Work required
Where a line below holds the string "demonstrates", that line goes into the answer.

= = = =

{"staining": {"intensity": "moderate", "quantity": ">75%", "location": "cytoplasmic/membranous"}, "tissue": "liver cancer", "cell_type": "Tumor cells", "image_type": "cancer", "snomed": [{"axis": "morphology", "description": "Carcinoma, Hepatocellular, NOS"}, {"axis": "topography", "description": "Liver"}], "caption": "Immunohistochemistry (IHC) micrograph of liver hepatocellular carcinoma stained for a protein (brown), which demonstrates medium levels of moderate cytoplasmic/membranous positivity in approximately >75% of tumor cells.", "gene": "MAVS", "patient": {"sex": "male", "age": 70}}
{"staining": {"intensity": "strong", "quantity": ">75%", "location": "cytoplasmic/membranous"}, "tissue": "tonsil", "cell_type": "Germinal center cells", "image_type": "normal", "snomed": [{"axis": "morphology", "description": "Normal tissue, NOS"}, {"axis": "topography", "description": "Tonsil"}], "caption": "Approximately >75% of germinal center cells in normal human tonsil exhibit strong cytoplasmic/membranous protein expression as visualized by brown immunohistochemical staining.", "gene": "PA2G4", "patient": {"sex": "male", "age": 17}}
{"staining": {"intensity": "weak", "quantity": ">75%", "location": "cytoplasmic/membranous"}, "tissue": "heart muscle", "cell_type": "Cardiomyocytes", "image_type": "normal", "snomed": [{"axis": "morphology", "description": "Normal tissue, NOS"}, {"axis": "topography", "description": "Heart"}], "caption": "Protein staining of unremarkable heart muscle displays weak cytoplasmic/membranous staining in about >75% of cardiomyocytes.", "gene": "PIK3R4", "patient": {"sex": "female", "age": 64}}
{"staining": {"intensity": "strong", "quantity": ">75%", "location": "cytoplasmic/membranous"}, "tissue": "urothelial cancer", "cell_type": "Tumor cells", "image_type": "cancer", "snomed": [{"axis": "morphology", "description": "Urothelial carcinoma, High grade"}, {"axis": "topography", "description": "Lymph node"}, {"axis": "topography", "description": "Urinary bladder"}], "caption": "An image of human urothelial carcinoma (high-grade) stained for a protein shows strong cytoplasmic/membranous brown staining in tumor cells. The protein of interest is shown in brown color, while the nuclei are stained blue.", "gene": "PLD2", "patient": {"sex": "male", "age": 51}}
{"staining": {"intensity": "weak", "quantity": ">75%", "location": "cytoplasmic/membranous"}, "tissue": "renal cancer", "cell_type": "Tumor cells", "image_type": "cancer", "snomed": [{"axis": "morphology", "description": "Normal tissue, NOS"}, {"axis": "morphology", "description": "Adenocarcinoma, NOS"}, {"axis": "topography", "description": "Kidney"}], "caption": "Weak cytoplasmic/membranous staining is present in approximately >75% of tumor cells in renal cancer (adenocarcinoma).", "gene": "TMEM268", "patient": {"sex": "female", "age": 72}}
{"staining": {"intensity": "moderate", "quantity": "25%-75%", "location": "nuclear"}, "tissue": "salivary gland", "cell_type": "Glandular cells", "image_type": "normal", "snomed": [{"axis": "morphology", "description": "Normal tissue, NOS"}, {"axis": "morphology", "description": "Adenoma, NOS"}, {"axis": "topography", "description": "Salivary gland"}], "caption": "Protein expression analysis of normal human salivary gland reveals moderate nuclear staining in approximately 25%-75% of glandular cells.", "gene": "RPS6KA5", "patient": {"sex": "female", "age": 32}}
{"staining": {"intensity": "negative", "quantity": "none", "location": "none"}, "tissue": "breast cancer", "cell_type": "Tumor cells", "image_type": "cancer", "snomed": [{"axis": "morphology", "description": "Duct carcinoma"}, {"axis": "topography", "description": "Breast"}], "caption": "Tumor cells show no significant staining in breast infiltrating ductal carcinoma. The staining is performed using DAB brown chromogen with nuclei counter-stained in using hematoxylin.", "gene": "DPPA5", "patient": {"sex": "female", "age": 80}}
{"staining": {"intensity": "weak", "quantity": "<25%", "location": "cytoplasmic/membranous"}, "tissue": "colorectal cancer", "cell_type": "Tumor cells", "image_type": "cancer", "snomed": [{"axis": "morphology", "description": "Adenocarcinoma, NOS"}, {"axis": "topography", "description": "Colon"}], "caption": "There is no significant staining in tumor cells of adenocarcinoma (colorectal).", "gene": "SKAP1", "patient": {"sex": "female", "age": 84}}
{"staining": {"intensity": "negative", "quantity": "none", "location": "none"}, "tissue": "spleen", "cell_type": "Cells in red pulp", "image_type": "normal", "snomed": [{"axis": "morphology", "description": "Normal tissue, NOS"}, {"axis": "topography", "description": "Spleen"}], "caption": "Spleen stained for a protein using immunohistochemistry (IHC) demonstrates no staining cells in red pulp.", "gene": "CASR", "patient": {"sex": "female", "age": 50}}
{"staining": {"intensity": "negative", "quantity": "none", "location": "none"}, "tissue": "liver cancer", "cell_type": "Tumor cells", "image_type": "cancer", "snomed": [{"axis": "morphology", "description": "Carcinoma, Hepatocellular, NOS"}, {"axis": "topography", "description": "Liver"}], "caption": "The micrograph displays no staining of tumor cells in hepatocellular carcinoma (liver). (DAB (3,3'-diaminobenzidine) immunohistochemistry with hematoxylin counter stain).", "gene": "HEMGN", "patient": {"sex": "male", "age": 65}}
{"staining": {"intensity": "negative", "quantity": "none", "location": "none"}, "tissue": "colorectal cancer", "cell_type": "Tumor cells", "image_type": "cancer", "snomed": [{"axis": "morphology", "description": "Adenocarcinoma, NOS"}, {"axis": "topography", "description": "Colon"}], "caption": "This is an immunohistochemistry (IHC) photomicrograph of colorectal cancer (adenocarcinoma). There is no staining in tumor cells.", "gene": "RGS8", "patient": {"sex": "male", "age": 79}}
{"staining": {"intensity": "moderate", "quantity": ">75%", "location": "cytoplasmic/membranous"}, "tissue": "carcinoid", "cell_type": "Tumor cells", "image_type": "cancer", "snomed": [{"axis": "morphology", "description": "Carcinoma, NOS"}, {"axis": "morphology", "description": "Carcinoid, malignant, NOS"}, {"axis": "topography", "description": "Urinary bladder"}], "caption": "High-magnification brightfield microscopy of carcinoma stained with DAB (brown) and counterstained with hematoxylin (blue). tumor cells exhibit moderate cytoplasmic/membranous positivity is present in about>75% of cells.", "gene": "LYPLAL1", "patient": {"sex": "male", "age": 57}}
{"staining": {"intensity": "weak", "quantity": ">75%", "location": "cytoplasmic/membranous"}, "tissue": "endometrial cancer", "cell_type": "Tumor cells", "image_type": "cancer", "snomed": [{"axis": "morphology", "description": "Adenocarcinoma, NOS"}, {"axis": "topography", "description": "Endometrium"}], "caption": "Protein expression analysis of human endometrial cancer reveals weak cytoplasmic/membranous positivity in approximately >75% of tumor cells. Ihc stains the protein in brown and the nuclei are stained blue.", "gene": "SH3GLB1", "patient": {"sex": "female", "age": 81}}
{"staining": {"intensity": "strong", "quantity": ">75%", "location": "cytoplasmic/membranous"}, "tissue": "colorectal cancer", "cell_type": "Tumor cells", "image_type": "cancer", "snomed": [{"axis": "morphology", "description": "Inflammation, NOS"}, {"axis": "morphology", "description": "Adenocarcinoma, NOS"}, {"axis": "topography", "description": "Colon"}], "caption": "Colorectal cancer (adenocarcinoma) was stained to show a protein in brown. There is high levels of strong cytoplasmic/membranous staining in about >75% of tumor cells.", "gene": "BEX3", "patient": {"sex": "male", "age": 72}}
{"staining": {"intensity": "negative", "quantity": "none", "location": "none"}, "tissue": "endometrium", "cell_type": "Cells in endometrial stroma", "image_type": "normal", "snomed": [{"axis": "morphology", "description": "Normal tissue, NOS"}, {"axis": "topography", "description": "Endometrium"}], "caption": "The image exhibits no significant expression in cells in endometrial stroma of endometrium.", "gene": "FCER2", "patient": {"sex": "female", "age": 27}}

= = = =

Result of this exercise
{"staining": {"intensity": "moderate", "quantity": ">75%", "location": "cytoplasmic/membranous"}, "tissue": "liver cancer", "cell_type": "Tumor cells", "image_type": "cancer", "snomed": [{"axis": "morphology", "description": "Carcinoma, Hepatocellular, NOS"}, {"axis": "topography", "description": "Liver"}], "caption": "Immunohistochemistry (IHC) micrograph of liver hepatocellular carcinoma stained for a protein (brown), which demonstrates medium levels of moderate cytoplasmic/membranous positivity in approximately >75% of tumor cells.", "gene": "MAVS", "patient": {"sex": "male", "age": 70}}
{"staining": {"intensity": "negative", "quantity": "none", "location": "none"}, "tissue": "spleen", "cell_type": "Cells in red pulp", "image_type": "normal", "snomed": [{"axis": "morphology", "description": "Normal tissue, NOS"}, {"axis": "topography", "description": "Spleen"}], "caption": "Spleen stained for a protein using immunohistochemistry (IHC) demonstrates no staining cells in red pulp.", "gene": "CASR", "patient": {"sex": "female", "age": 50}}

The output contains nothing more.